Five years after the outbreak form the Bárðarbunga magma chamber and dyke formation, I finally managed to reach Holuhraun by jeep from the Dreki (dragon) camp at Askja. The hraun (lava) had erupted on a vast plane north of Dyngjujökull glacier formed by erosion material from Dyngjujökull, and several earlier “hrauns” from various sources around.
Most of the plain is covered by black or grey coarse sand, ash, and remains from some older hrauns were visible, most clearly in the northwest.
Several investigations regarding the composition and origin of the lava have been published and reported that the geochemistry of the eruption products firmly locates it within the Bárðarbunga volcanic system. By carrying out careful geothermobarometry, the magma was concluded to be stored at 8 ± 5 km prior to eruption( Hartley et al., 2018; Gudmundsson et al., 2016). Although the erupted magma is extremely homogeneous in composition, complexity in its crystal cargo reveals that it was ultimately assembled from heterogeneous mantle melts that underwent crystallisation and mixing in the lower- to mid-crust. Re-equilibration of melt inclusion H2O contents indicated that crystals spent at least 1–12 days in their carrier liquid before the eruption, consistent with lateral transport in a mid-crustal dyke from the Bárðarbunga central volcano to the eruption site.”
The new Holuhraun, now more than 4 years old, is really impressive. The tourists that arrived when the area was opened after the eruption enjoyed swimming in the heated river/lake north of the hraun but today there is no noticeable heat left on the surface. Warm and wind/sand protecting clothes were badly needed.
The first site we visited (the tourist site on the western edge with a marked route) has large areas where the solidified roof had caved in when liquid lava had moved away underneath.
Some signs of life invading the hraun could also be seen, a few green straws, a tiny patch of lichen. This is, however, a hard place for higher life forms! The sandy ground drains away water very efficiently and sandstorms will bury the small patches of life.
Another site on the south east, closer to the eruption site, has much less of caves. Both sites were extremely rugged and it was hard to move safely around thus limiting our excursions. Most of the solidified lava has a very “spongy” structure, reminiscent of all the gas it held.
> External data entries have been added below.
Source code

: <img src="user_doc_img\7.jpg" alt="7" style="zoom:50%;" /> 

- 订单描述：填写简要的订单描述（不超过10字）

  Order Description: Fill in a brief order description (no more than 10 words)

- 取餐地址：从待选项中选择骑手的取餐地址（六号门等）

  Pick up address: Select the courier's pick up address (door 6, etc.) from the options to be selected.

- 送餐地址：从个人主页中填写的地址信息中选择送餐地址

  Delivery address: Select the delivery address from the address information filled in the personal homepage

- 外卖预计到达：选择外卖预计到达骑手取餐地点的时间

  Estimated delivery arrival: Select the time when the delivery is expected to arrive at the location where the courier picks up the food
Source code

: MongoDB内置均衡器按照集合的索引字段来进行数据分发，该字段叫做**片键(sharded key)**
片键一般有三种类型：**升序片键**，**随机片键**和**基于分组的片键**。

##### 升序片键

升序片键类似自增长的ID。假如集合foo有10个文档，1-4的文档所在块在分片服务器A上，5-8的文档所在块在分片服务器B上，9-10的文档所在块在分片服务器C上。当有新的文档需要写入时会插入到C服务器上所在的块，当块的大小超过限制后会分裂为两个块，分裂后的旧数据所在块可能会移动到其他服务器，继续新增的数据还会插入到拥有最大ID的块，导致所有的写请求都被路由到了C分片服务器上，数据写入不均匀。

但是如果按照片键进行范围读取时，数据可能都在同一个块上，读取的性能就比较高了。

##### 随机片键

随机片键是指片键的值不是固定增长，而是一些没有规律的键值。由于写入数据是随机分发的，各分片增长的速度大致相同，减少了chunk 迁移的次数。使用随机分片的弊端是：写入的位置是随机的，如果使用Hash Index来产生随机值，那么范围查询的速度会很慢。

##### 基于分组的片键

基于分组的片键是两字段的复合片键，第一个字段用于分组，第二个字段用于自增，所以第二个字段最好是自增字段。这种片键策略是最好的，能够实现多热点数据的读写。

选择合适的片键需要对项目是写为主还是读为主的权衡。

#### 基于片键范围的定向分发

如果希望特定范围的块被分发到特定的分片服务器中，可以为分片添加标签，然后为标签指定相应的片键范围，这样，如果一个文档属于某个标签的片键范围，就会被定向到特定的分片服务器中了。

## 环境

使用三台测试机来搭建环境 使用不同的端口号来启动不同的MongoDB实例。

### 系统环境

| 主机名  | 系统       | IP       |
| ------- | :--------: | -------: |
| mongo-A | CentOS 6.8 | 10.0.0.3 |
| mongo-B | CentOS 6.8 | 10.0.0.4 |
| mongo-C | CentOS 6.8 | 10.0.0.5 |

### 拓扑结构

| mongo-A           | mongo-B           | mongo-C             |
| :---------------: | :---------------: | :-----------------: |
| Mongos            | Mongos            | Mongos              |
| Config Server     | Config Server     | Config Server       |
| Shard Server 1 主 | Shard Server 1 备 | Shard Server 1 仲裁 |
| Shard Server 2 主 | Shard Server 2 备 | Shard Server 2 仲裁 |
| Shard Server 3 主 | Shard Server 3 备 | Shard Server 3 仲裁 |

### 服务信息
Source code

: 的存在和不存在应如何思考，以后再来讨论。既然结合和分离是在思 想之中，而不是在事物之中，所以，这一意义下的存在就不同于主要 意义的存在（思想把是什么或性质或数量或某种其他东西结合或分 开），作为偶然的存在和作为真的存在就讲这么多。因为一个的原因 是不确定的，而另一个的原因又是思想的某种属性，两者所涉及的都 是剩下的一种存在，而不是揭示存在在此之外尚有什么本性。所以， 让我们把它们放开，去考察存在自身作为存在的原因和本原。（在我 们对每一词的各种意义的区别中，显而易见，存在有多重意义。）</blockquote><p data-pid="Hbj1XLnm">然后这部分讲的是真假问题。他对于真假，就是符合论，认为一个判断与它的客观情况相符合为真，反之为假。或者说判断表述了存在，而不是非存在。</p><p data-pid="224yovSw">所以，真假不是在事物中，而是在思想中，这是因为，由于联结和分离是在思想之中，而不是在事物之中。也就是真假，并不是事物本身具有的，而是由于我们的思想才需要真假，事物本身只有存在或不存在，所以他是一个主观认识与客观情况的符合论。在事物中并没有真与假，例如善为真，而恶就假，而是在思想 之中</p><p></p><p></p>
This makes it sensitive to erosion. There is a lot of precipitation in the area and many freeze/thaw cycles every year. Strong winds with sandstorms grind the rocks down. The process is obviously very efficient and rapid and Holuhraun has already started to erode. I wonder how many more hrauns have flooded this area just to be quickly degraded or buried by the sand! How long will it take to erode/hide the 2014 Holuhraun? Probably a within an eye blink on a geological timescale!
Where will the next large eruption on Iceland take place? With great respect, we trekked to about 3 km northeast from Hekla. Who knows? Maybe she will be the next erupting volcano in Iceland. She is a real beauty, for now resting in a peaceful green landscape with sheep and lovely Icelandic horses grassing around.
Other hot candidates are Grimsvötn and Katla, but they are unreachable for us ordinary volcano tourists.
However, on the way to Askja and Holuhraun, we passed the fantasy evoking “Upptyppingar“, or Mount Viagra”. Actually, the name is not for one, but for two peaks. Increased unrest here and northward towards Herdubreid may be a prelude for an approaching eruption. So for now waiting for the next upcoming hraun to visit! In the meanwhile, my wife developed a taste for tuff driving in rough terrain and now wants to register for the Dakar rally. Anyone who knows if there are any volcanoes to see along that road?